§ **Exercise text**
╔══

This repository holds the implementation of the zequal tool discussed in the CAV 2025 publication. It verifies whether circom 2.1.8 circuits meet the formal definition of consistency which informally states that the constraints encode the same computation as the witness generator.

Dependencies

Build dependencies:

• Rust (v1.9.0)

Execution dependencies:

• python3 (v3.8.9)
• z3 (v4.15.3)

Build

The project can either be built natively or via docker. For reproducibility, docker is encouraged.

Native

cargo build

Docker

docker build -t zequal:v0 .

Usage

zequal can be executed either via the compiled executable or the python script. The python script includes some additional functionality to make it easier to run zequal in bulk and format the outputs and is what we will focus on here.

╚══

Collected data:
╔══

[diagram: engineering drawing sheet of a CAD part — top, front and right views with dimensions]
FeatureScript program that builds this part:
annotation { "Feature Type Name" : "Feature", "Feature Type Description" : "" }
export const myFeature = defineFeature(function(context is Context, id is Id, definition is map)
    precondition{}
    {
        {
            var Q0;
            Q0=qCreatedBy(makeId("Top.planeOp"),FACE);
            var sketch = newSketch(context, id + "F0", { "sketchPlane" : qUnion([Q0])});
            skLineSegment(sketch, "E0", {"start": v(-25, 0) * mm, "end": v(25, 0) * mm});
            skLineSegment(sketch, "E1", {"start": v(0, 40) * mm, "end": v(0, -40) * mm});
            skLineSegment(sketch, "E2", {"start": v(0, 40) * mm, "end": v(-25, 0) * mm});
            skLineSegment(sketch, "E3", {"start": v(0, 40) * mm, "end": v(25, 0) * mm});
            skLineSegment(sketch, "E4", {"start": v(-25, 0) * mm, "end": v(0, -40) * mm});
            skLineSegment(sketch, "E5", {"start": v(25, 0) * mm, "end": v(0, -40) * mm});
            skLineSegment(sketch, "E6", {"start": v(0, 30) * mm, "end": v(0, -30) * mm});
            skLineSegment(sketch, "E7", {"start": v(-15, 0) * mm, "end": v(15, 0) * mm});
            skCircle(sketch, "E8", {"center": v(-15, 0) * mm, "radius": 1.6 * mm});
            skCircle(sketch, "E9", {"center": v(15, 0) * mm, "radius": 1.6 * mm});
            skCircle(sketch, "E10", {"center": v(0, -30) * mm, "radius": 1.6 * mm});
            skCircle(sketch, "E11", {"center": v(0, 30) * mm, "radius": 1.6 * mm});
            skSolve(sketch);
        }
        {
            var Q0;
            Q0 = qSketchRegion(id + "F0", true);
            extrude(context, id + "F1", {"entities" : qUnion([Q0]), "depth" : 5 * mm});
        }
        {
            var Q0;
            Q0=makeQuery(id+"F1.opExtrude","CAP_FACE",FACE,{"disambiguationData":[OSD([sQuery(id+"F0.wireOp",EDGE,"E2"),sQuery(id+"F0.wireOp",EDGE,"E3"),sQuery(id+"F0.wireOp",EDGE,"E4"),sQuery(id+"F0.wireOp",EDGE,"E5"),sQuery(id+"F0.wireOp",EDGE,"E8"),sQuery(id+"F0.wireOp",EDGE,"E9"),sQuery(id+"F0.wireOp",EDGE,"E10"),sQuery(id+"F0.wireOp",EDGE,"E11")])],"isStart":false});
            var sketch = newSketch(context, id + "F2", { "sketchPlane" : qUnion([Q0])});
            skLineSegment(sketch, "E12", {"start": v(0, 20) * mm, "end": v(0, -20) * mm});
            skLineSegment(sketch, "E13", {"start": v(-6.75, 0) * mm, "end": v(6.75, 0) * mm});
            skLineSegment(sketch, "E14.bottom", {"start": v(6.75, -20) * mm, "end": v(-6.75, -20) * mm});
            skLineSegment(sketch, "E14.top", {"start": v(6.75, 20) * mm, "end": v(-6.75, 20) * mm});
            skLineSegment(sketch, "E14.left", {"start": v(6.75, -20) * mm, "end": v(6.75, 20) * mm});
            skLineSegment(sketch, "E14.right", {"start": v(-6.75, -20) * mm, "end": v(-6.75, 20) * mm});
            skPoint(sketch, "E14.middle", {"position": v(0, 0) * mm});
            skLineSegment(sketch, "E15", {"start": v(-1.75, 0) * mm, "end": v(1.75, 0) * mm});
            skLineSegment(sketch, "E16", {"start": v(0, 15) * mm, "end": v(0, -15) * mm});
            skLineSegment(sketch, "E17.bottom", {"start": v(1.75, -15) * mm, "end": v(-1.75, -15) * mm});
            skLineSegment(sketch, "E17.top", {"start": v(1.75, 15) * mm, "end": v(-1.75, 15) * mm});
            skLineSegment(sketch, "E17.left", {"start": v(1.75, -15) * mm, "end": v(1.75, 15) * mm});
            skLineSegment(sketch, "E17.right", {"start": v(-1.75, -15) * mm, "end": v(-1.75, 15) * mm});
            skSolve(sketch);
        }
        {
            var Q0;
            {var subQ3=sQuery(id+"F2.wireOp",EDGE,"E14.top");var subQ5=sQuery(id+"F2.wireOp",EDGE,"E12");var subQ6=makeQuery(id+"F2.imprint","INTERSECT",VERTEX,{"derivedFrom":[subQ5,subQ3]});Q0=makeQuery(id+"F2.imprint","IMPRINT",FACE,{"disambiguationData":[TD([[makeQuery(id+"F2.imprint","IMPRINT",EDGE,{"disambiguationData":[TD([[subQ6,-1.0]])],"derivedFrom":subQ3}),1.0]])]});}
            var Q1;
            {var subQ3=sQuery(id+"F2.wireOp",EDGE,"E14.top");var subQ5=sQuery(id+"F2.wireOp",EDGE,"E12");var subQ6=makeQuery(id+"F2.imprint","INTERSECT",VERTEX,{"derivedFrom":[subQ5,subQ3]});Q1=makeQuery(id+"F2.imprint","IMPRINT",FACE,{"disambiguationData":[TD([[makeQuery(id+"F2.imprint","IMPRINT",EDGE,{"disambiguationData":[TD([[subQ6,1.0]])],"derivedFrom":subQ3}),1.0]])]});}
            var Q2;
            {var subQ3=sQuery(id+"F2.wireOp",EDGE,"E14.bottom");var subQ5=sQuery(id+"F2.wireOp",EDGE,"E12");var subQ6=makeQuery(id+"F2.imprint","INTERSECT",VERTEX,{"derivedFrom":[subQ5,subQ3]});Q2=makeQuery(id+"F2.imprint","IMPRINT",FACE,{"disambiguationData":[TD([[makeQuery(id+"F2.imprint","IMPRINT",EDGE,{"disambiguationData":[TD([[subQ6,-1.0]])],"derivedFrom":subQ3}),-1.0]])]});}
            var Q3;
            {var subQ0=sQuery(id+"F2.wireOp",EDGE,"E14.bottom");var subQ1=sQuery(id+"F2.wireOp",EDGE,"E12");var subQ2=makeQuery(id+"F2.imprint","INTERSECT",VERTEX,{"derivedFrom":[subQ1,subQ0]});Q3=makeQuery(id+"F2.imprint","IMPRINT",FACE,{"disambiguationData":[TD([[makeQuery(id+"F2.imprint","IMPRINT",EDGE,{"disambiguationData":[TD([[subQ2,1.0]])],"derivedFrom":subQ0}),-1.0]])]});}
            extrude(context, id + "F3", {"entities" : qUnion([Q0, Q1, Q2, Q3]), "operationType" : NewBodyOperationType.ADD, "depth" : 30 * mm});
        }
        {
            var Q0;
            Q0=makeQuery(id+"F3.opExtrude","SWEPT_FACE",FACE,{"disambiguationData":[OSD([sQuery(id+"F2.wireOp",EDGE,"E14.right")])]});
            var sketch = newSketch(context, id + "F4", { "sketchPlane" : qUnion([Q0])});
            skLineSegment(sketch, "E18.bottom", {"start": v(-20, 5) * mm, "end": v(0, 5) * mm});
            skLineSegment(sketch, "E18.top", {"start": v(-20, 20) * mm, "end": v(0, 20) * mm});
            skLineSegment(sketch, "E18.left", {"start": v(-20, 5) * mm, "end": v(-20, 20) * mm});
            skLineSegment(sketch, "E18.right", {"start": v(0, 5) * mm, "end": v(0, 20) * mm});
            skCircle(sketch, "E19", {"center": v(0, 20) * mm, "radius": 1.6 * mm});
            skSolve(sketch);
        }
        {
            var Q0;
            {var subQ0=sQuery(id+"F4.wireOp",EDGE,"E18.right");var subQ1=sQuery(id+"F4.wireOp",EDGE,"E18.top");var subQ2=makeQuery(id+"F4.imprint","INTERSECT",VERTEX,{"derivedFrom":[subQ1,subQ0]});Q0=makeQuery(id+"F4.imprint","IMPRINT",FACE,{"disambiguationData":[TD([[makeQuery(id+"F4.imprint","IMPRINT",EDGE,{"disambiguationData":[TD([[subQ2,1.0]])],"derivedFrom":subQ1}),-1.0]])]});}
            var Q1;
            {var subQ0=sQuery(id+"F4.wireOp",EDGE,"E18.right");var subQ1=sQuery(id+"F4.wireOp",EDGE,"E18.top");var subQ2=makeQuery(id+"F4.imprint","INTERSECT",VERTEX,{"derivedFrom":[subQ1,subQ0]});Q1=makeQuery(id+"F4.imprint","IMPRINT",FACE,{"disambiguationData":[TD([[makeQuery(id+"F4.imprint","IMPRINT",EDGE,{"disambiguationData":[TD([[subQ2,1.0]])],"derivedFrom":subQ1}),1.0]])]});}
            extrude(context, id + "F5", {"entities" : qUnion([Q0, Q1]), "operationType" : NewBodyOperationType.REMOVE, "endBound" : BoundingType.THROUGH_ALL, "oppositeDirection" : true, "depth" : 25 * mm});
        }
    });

╚══

§ **Task requirements**
1: Please update the zequal repository description from "This repository holds" to "the witness generator.", swapping "witness generator" for "witness calculator".
2: List every dependency named in the zequal repository description, along with its version.

§ **Per-task answers**
1:
This repository holds the implementation of the zequal tool discussed in the CAV 2025 publication. It verifies whether circom 2.1.8 circuits meet the formal definition of consistency which informally states that the constraints encode the same computation as the witness calculator.

2:
Rust (v1.9.0)
python3 (v3.8.9)
z3 (v4.15.3)